Beleaguered game publisher THQ’s attempt to be quickly sold to Clearlake Capital for $60 million has been halted by a judge in response to creditors’ complaints from last week. They said that the sale’s quick turnaround wouldn’t give adequate time for other potential buyers to make offers on portions of the company, says an article on Business Week.
Lawyers for Warner Bros. were present at the hearing, at which point it was revealed that WB Interactive is “interested in evaluating THQ’s assets if the sale process is extended.” And in recent months, Ubisoft’s CEO Yves Guillemot has expressed interest in acquiring some of THQ’s properties. Now that the quick sale to Clearlake has been put on hold, both companies—and more—will have an opportunity to explore possible partial or total purchases.
In addition, THQ sought approval for a $37.5 million bankruptcy loan to help the company keep operating until the sale had gone through. However, because THQ’s cash flow exceeded its projections, it will still be able to keep operating through the bankruptcy process.

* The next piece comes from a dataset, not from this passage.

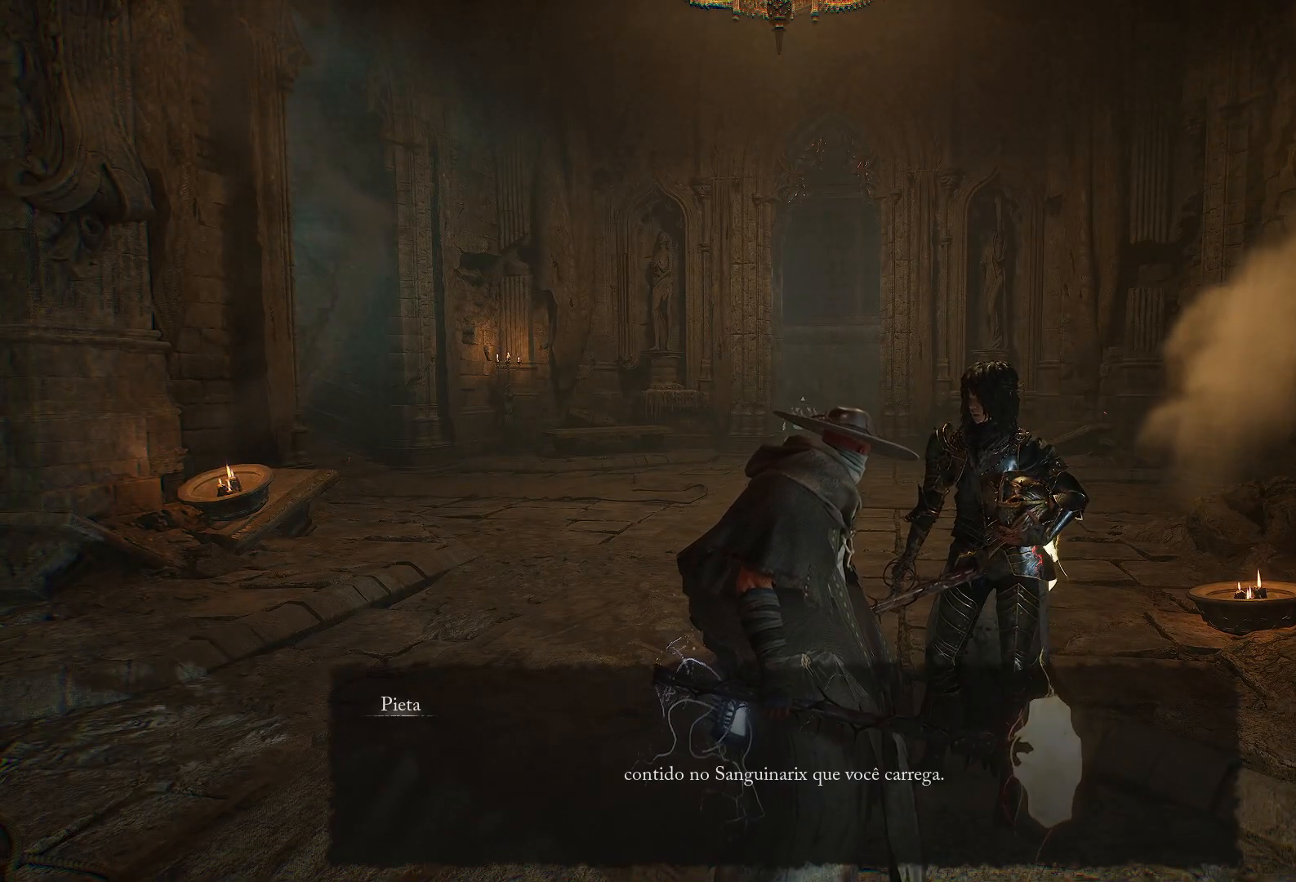
{"buttons": ["CROSS"], "left_stick": "center", "right_stick": "center", "events": [[51, "CROSS", "down"], [151, "CROSS", "up"], [251, "CROSS", "down"], [384, "CROSS", "up"], [451, "CROSS", "down"]]}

It’s unclear at this point just what will happen in the next few weeks. But due to this latest ruling, it seems likely (to me at least) that THQ’s assets and IPs may get snapped up by separate companies. We may see Saint’s Row end up at Ubisoft, with Metro going to WB Interactive…all speculation, of course. But since the brakes have been put on the $60 million sale to Clearlake, I wouldn’t be surprised if these other companies manage to come up with the cash to take what they want from THQ.